Podczas szczytu G20 na Bali minister spraw zagranicznych Rosji Siergiej Ławrow skomentował doniesienia o propozycjach pokojowych zaprezentowanych przez Ukrainę i Zachód.
Nie tak dawno dość głośno zrobiło się na temat propozycji pokojowych, które Ukraina miała przedstawić Rosji. Donosił o tym “Daily Mail”.
Ukraina jest w nich skłonna do rezygnacji z okupowanego Krymu do 2029 roku.

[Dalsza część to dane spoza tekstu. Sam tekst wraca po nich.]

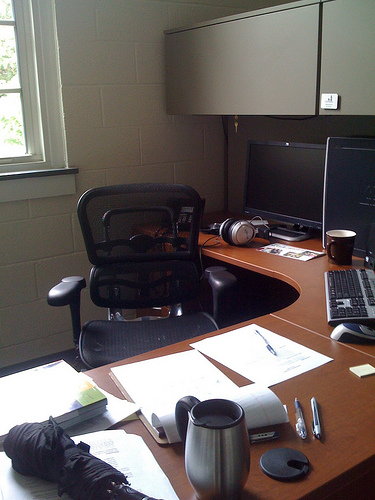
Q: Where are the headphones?
A: In front of the computer.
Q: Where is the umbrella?
A: In the lower left corner.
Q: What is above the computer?
A: Cabinets.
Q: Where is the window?
A: Behind the desk.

Półwysep musiałby się jednak stać strefą zdemilitaryzowaną.
Ponadto, gdyby Władimir Putin przyjął takie warunki, to Ukraina zrezygnuje z prób postawienia go przed międzynarodowymi trybunałami za zbrodnie wojenne. Oznacza to, że tamtejszy reżim mógłby zostać u władzy w niezmienionej formie.
W zamian Ukraina miałaby wrócić do swoich starych granic łącznie z Donieckiem i Ługańskiem, które w świetle prawa międzynarodowego nielegalnie ogłosiły swoją niepodległość.

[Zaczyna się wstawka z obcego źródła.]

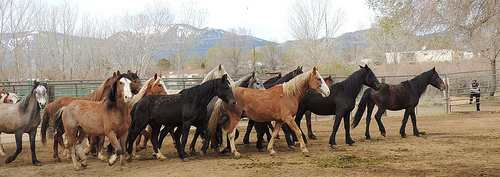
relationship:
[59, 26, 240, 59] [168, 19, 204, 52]
hills have snow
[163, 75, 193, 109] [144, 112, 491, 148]
snow on ground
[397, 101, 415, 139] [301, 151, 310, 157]
leg of hoof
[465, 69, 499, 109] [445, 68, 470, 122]
person by fence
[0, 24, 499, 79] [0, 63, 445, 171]
hills behind group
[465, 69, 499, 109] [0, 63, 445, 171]
person watching group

Ale żadna ze stron nie skomentowała tych doniesień. Oficjalnie zaś ws. pokoju wypowiedział się podczas szczytu G20 na Bali Wołodymyr Zełenski. Zaznaczył, że “właśnie teraz można i trzeba zatrzymać niszczycielską siłę Rosji”.

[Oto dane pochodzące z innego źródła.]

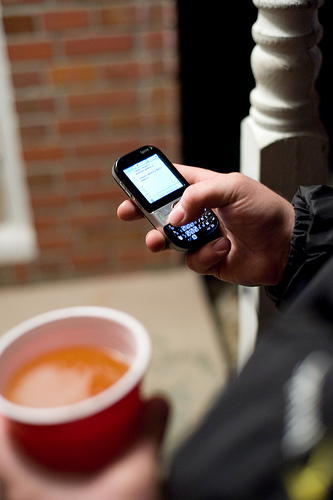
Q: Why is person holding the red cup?
A: Thirsty.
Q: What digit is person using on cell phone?
A: Thumb.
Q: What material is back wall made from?
A: Brick.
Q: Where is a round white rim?
A: On red cup.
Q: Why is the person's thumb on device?
A: Pressing button.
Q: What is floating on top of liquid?
A: Foam.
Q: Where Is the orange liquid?
A: Red cup.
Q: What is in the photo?
A: A phone.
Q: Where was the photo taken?
A: In a room.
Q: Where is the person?
A: In a room.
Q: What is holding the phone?
A: A hand.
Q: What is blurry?
A: The drinking cup.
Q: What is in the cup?
A: Liquid.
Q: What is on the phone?
A: Buttons.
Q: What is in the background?
A: Bricks.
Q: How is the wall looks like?
A: Blurry.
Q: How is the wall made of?
A: Bricks.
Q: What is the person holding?
A: Cup.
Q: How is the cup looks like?
A: Red.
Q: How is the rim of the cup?
A: White.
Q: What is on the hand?
A: Cellphone.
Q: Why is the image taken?
A: Remembrance.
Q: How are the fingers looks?
A: Good.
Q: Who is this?
A: Person.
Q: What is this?
A: Phone.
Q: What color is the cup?
A: Red.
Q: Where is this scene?
A: In a living room.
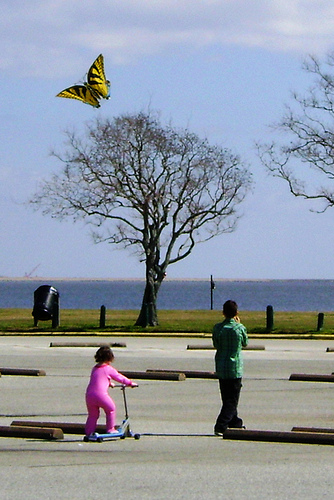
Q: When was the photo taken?
A: During the daytime.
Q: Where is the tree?
A: Next to the sidewalk.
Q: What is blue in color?
A: The sky.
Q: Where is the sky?
A: Above the water.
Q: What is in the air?
A: A butterfly kite.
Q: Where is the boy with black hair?
A: In the parking lot.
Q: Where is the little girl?
A: In the parking lot.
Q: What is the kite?
A: A butterfly.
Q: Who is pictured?
A: A young girl and boy.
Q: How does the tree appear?
A: No leaves.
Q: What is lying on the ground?
A: Many logs.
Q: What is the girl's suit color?
A: Pink.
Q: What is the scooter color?
A: Blue.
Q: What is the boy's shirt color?
A: Green.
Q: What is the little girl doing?
A: Riding a scooter.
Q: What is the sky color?
A: Blue with light clouds.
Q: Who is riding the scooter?
A: Girl.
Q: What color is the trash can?
A: Black.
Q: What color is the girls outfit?
A: Pink.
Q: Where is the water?
A: Behind the tree.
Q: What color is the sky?
A: Blue.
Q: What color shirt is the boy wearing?
A: Green.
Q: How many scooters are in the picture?
A: One.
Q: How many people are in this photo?
A: Two.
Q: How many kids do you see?
A: Two.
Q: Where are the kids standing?
A: In the parking lot.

– Nie warto proponować Ukrainie kompromisów dotyczących sumienia, suwerenności i niepodległości – mówił. Wielokrotnie powtarzał, że Kijów nie wyrazi zgody na żadne kompromisy.
– Jeśli Rosja chce zakończenia wojny, to niech udowodni to czynami – powiedział Zełenski.
Co na to Rosja? Wspomniane warunki skomentował Siergiej Ławrow, który stwierdził, że Zełenski “nie słucha rad Zachodu”. Dodał, że to właśnie krajom zachodnim bardziej zależy na jak najszybszym zakończeniu konfliktu, niż ukraińskim władzom.
– Wszystkie problemy są po stronie ukraińskiej, która kategorycznie odmawia negocjacji i stawia warunki, które są po prostu nierealne – powiedział Ławrow.